Boeing’s Airbus A321XLR fuel tank concerns
In June 2019, Airbus revealed the new A321XLR, which will be the longest range narrow body aircraft in the world in 2023, when deliveries are scheduled to start.
This plane has been extremely popular with airlines — hundreds have already been ordered, and Boeing is nowhere near having an aircraft that can compete with this, so it’s no doubt a huge competitive advantage for Airbus.
American Airlines has ordered 50 Airbus A321XLRs
Well, Bloomberg is reporting that Boeing has expressed safety concerns with the European Union Aviation Safety Agency (EASA) over the A321XLR. This is in response to a consultation paper by the regulator about Airbus’ plans to install insulation panels on the floor of the A321XLR.

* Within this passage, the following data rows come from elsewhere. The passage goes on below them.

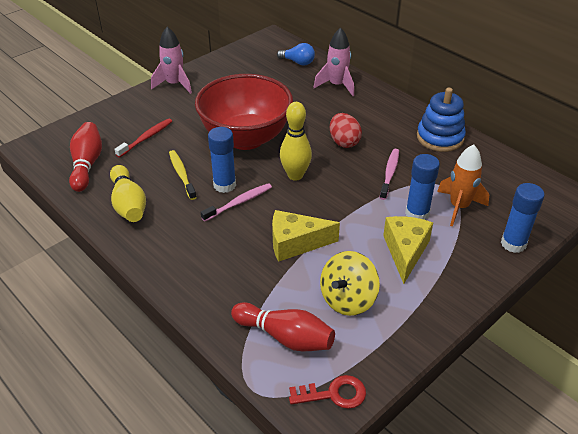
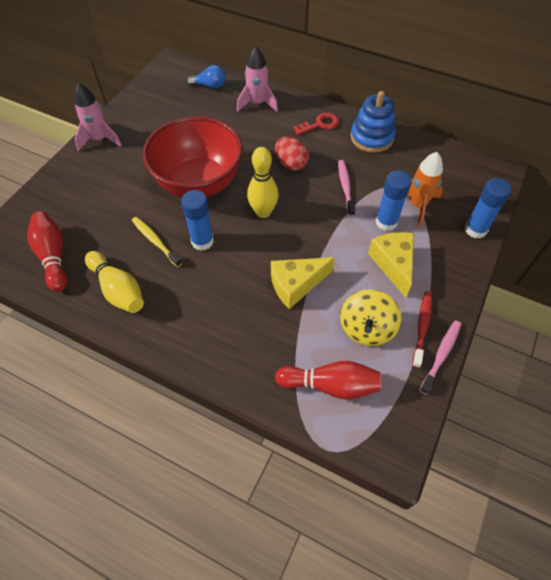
camera: 20 degrees left, 15 degrees up
red toothbrush [114,119,172,158] -> red toothbrush moved to [412,291,432,368]
pink toothbrush [201,183,272,222] -> pink toothbrush moved to [419,320,461,394]
red key [289,375,366,409] -> red key moved to [293,113,339,135]

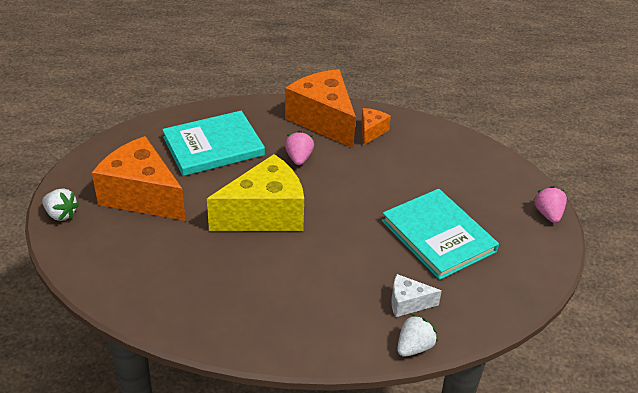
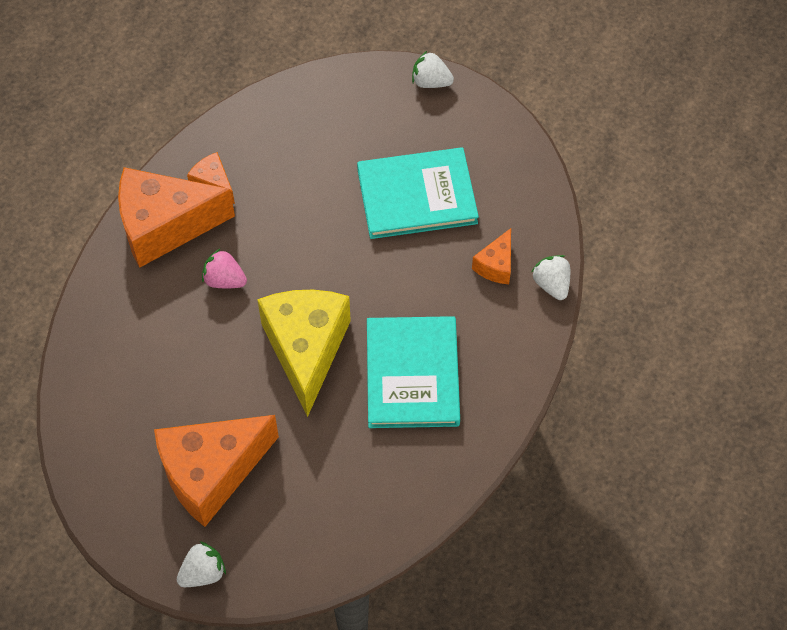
camera: 65 degrees left, 20 degrees up
turquoise book [162,111,265,176] -> turquoise book moved to [367,316,460,428]
white cheese [391,274,442,317] -> orange cheese [472,228,511,284]
pink strawberry [534,186,567,223] -> white strawberry [412,50,454,88]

In a filing, Boeing’s director of global regulatory strategy stated that:
“Fuel tanks integral to the airframe structure inherently provide less redundancy than structurally separate fuel tanks.”
Essentially the Airbus A321XLR will have extra fuel tanks underneath the floor of the passenger cabin, to give the plane additional range. Airbus is looking to install insulation panels between the cabin and fuel tanks — since there isn’t enough room to install ones fully meeting existing standards, the company needs some regulations to change.
Airbus now needs to prove through tests that these fuel tanks are as safe as previous designs. In the meantime Boeing is expressing concerns. The EASA has stated that it agrees with Boeing’s concerns around the “structural crashworthiness” of the tanks, and the risks of fire due to heat transfer from an external threat.
Airbus will have to prove that new A321XLR fuel tanks don’t pose a threat
Fair, ironic, or both?
Like I said, aviation safety is an industry-wide effort, so on the surface all safety concerns about a new design should be shared, in my opinion.
At the same time, given that this is coming from Boeing, the motive sure seems questionable. Boeing has just spent the past two years trying to get its 737 MAX ungrounded after two fatal crashes. Investigations have shown the extent to which Boeing tried to cover up safety concerns with the plane.
Yet here’s Boeing, publicly sharing safety concerns about Airbus’ newest plane, which it can’t compete with.
Personally I think Boeing’s feedback is ironic and not with the purest of intentions, but still fair, since ultimately all safety concerns should be addressed.
Should Boeing really be talking after the 737 MAX fiasco?
Boeing has raised concerns about the fuel tank design of Airbus’ new A321XLR aircraft, which is due to enter service in 2023. There’s no doubt a bit of irony to Boeing raising safety concerns about an Airbus aircraft after the 737 MAX fiasco, but hey, it’s probably all for the better in the end.
What do you make of Boeing’s concerns with the Airbus A321XLR?